When the Right is Denied.
“The right of a speedy trial is necessarily relative. It is consistent with delays and depends upon circumstances. It secures rights to a defendant. It does not preclude the rights of public justice.”31 No length of time is per se too long to pass scrutiny under this guarantee,32 but neither does the defendant have to show actual prejudice by delay.33 The Court, rather, has adopted an ad hoc balancing approach. “We can do little more than identify some of the factors which courts should assess in determining whether a particular defendant has been deprived of his right. Though some might express them in different ways, we identify four such factors: Length of delay, the reason for the delay, the defendant’s assertion of his right, and prejudice to the defendant.”34
The fact of delay triggers an inquiry and is dependent on the circumstances of the case. Reasons for delay will vary. A deliberate delay for advantage will weigh heavily, whereas the absence of a witness would justify an appropriate delay, and such factors as crowded dockets and negligence will fall between these other factors.35 It is the duty of the prosecution to bring a defendant to trial, and the failure of the defendant to demand the right is not to be construed as a waiver of the right.36 Yet, the defendant’s acquiescence in delay when it works to his advantage should be considered against his later assertion that he was denied the guarantee, while the defendant’s responsibility for the delay would preclude a claim altogether. A delay caused by assigned counsel should generally be attributed to the defendant, not to the state. However, “[d]elay resulting from a systemic ‘breakdown in the public defender system’ could be charged to the State.”37 Finally, a court should look to the possible prejudices and disadvantages suffered by a defendant during a delay.38
- Beavers v. Haubert, 198 U.S. 77, 87 (1905) (holding that the guarantee could not be invoked by a defendant first indicted in one district to prevent removal to another district where he had also been indicted). A determination that a defendant has been denied his right to a speedy trial results in a decision to dismiss the indictment or to reverse a conviction in order that the indictment be dismissed. Strunk v. United States, 412 U.S. 434 (1973). A trial court denial of a motion to dismiss on speedy trial grounds is not an appealable order under the “collateral order” exception to the finality rule. One must raise the issue on appeal from a conviction. United States v. MacDonald, 435 U.S. 850 (1977).
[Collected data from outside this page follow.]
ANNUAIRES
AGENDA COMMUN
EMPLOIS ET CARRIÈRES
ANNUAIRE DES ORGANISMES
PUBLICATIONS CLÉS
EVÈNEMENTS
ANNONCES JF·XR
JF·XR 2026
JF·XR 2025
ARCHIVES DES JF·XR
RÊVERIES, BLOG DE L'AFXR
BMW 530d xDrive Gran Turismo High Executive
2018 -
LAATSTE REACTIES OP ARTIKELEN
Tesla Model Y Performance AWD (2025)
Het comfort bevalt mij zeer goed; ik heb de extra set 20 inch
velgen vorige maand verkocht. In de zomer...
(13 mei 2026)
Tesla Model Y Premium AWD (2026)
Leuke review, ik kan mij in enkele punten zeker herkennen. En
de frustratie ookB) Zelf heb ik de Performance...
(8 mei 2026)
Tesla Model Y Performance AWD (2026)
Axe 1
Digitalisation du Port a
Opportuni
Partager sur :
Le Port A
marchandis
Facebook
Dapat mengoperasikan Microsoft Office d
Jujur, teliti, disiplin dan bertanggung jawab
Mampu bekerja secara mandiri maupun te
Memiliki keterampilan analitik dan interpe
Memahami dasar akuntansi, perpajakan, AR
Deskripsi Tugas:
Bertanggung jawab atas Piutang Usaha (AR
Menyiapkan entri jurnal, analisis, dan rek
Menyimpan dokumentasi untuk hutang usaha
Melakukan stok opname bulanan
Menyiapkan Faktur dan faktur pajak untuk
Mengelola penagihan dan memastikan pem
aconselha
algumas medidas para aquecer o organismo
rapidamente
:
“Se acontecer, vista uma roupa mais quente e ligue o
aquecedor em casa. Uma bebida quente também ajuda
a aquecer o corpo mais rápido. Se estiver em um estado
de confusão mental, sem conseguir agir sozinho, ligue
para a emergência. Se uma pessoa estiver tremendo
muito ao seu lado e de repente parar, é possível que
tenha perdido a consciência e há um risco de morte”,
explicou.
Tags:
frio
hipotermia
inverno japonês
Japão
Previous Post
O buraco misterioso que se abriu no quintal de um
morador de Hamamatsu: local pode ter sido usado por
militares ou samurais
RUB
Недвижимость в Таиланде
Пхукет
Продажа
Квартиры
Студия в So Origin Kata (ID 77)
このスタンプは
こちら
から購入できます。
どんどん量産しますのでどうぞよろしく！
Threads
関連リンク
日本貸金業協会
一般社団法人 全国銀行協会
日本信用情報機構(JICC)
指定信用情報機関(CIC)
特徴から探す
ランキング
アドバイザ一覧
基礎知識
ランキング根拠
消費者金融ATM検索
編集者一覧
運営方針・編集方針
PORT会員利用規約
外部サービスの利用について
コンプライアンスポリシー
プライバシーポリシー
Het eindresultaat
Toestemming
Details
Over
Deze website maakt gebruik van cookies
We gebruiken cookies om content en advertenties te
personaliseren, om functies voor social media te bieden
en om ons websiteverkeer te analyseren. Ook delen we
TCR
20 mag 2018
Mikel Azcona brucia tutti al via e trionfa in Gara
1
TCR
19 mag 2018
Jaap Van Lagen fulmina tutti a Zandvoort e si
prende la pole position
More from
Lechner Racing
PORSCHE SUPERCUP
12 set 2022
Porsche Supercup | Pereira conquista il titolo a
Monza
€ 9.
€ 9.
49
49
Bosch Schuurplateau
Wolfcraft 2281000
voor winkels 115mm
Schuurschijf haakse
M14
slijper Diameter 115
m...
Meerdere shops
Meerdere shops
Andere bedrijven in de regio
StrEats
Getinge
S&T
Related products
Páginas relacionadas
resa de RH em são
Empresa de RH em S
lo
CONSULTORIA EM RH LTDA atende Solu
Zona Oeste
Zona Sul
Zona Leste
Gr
- Cf. Pollard v. United States, 352 U.S. 354 (1957); United States v. Ewell, 383 U.S. 116 (1966). See United States v. Provoo, 350 U.S. 857 (1955), aff’g 17 F.R.D. 183 (D. Md. 1955).
- United States v. Marion, 404 U.S. 307, 320 (1971); Barker v. Wingo, 407 U.S. 514, 536 (1972) (Justice White concurring).
- Barker v. Wingo, 407 U.S. 514, 530 (1972). For the federal courts, Congress under the Speedy Trial Act of 1974 imposed strict time deadlines, replacing the Barker factors.
- Barker v. Wingo, 407 U.S. 514, 531 (1972). Delays caused by the prosecution’s interlocutory appeal will be judged by the Barker factors, of which the second— the reason for the appeal—is the most important. United States v. Loud Hawk, 474 U.S. 302 (1986) (no denial of speedy trial, since prosecution’s position on appeal was strong, and there was no showing of bad faith or dilatory purpose). If the interlocutory appeal is taken by the defendant, he must “bear the heavy burden of showing an unreasonable delay caused by the prosecution [or] wholly unjustifiable delay by the appellate court” in order to win dismissal on speedy trial grounds. Id. at 316.
- Barker v. Wingo, 407 U.S. at 528. See generally id. at 523–29. Waiver is “an intentional relinquishment or abandonment of a known right or privilege,” Johnson v. Zerbst, 304 U.S. 458, 464 (1938), and it is not to be presumed but must appear from the record to have been intelligently and understandingly made. Carnley v. Cochran, 369 U.S. 506, 516 (1962).
- Vermont v. Brillon, 129 S. Ct. 1283, 1292 (2009) (citation omitted).
- Barker v. Wingo, 407 U.S. 514, 532 (1972).